Work order: Would you please set down, word for word, the lines from the one with "Table 1. The number of the reference points" through the final line of the data below, omitting any pictures?

Collected data:
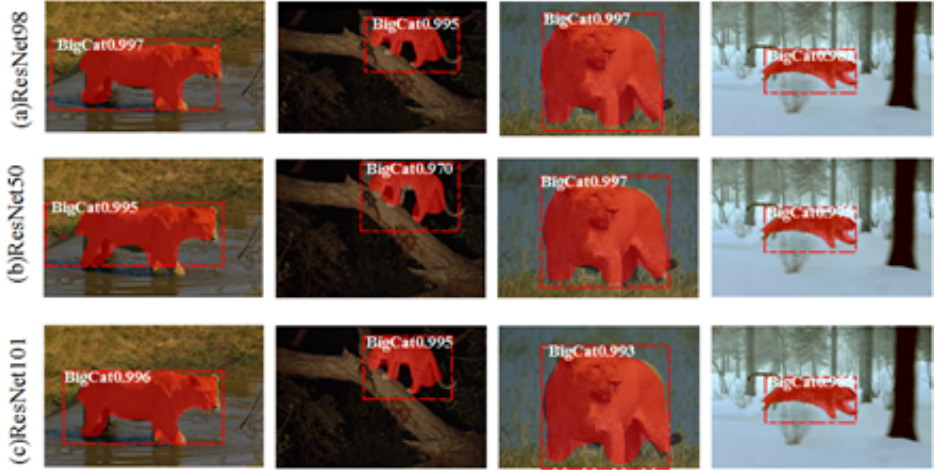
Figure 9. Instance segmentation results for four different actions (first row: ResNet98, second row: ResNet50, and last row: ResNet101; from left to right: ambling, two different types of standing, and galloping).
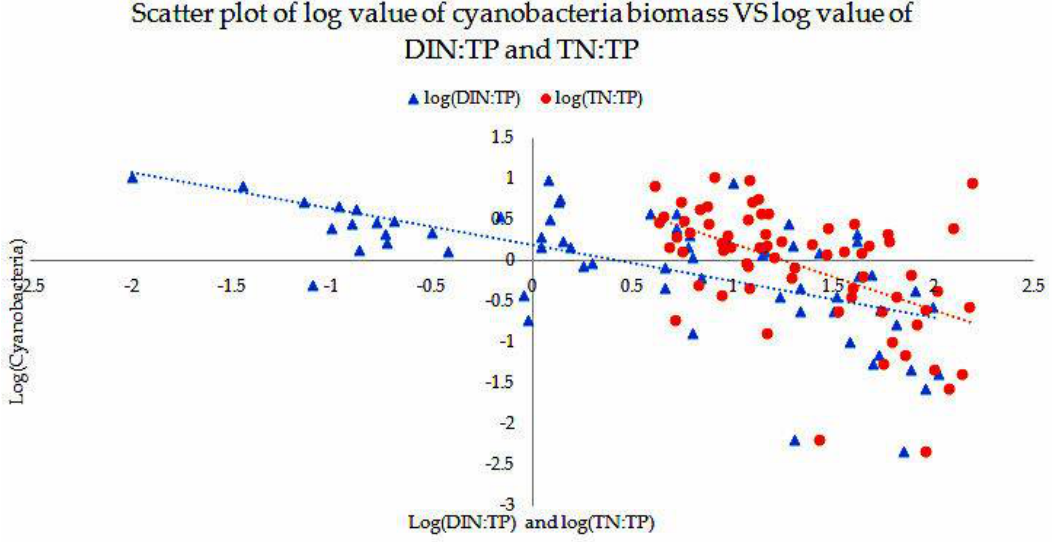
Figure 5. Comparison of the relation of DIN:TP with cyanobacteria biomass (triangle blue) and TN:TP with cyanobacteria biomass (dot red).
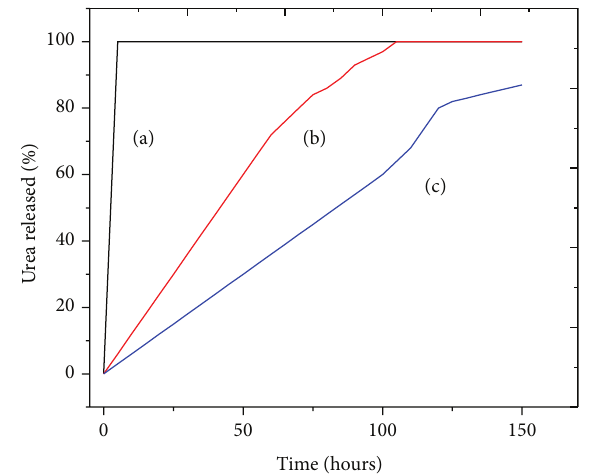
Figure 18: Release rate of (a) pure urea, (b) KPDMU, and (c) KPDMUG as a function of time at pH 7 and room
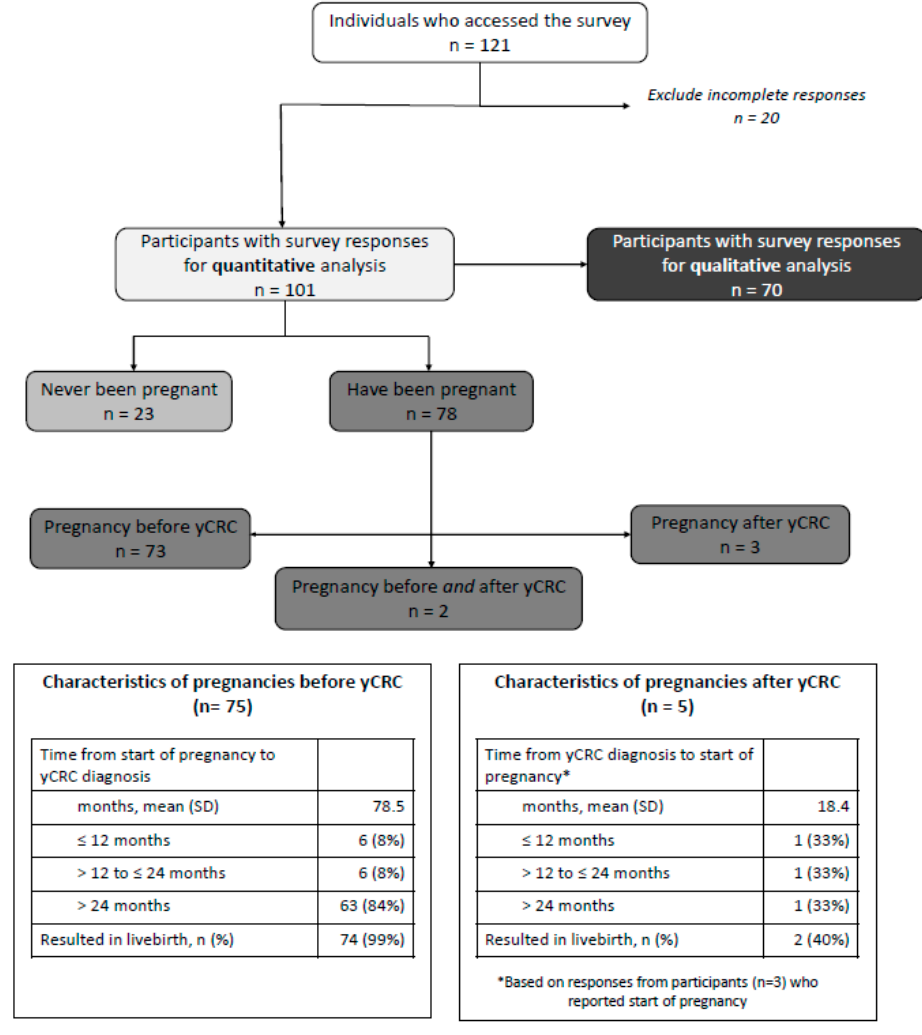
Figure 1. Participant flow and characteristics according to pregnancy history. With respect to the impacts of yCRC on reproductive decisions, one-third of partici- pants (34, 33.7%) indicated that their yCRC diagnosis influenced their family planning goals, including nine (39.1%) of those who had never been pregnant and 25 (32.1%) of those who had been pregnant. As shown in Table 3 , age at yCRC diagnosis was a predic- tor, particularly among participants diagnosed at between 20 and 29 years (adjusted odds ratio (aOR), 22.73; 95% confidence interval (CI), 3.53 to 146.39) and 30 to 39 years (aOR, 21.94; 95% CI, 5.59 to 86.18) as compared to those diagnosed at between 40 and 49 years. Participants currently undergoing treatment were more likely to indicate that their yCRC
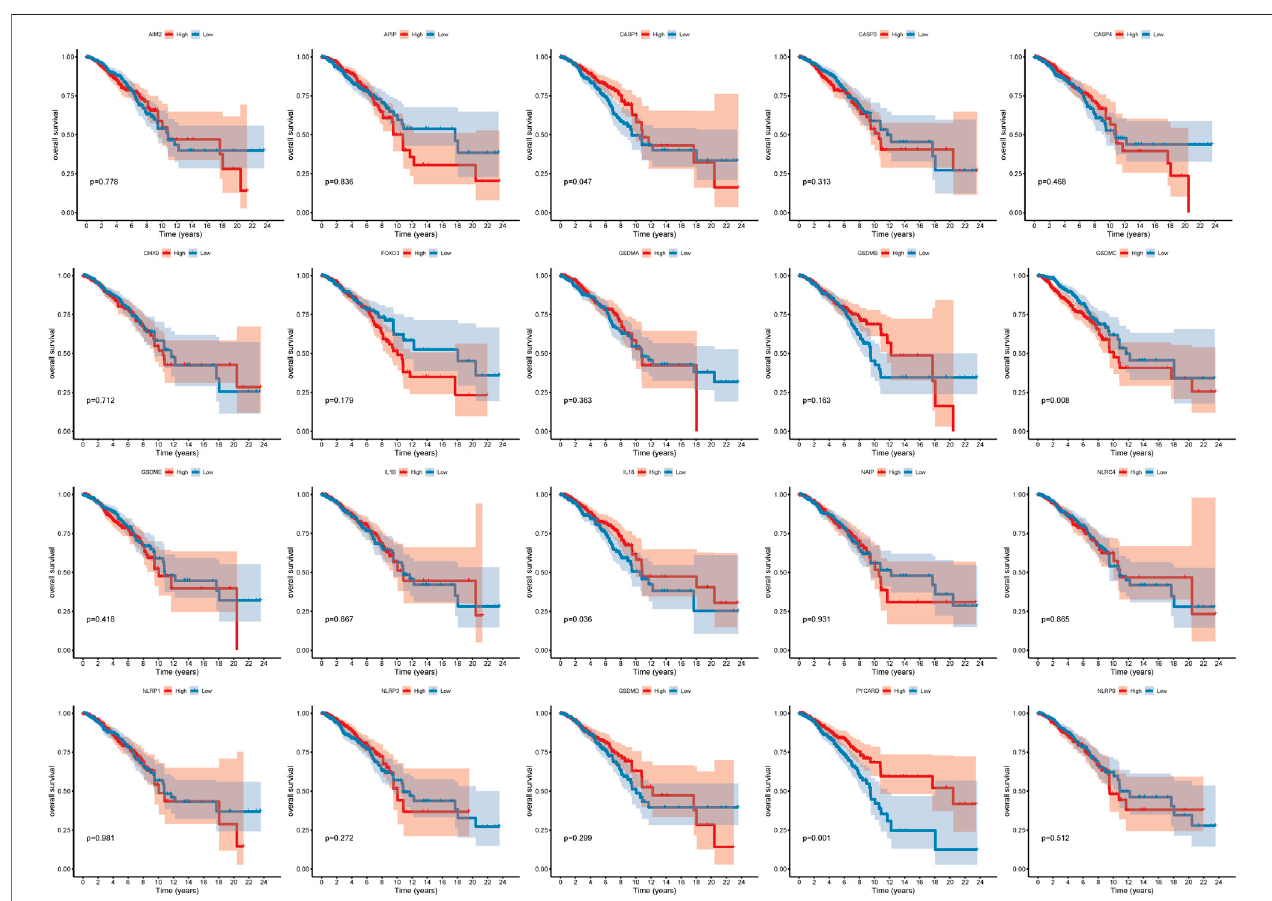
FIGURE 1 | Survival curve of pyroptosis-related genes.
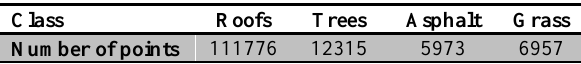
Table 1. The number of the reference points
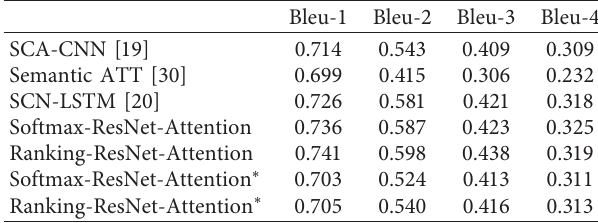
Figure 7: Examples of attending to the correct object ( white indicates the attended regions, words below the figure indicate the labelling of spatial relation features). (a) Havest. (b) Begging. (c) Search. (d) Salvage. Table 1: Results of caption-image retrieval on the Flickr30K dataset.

Solution to this exercise:
Table 1. The number of the reference points
Figure 7: Examples of attending to the correct object ( white indicates the attended regions, words below the figure indicate the labelling of spatial relation features). (a) Havest. (b) Begging. (c) Search. (d) Salvage. Table 1: Results of caption-image retrieval on the Flickr30K dataset.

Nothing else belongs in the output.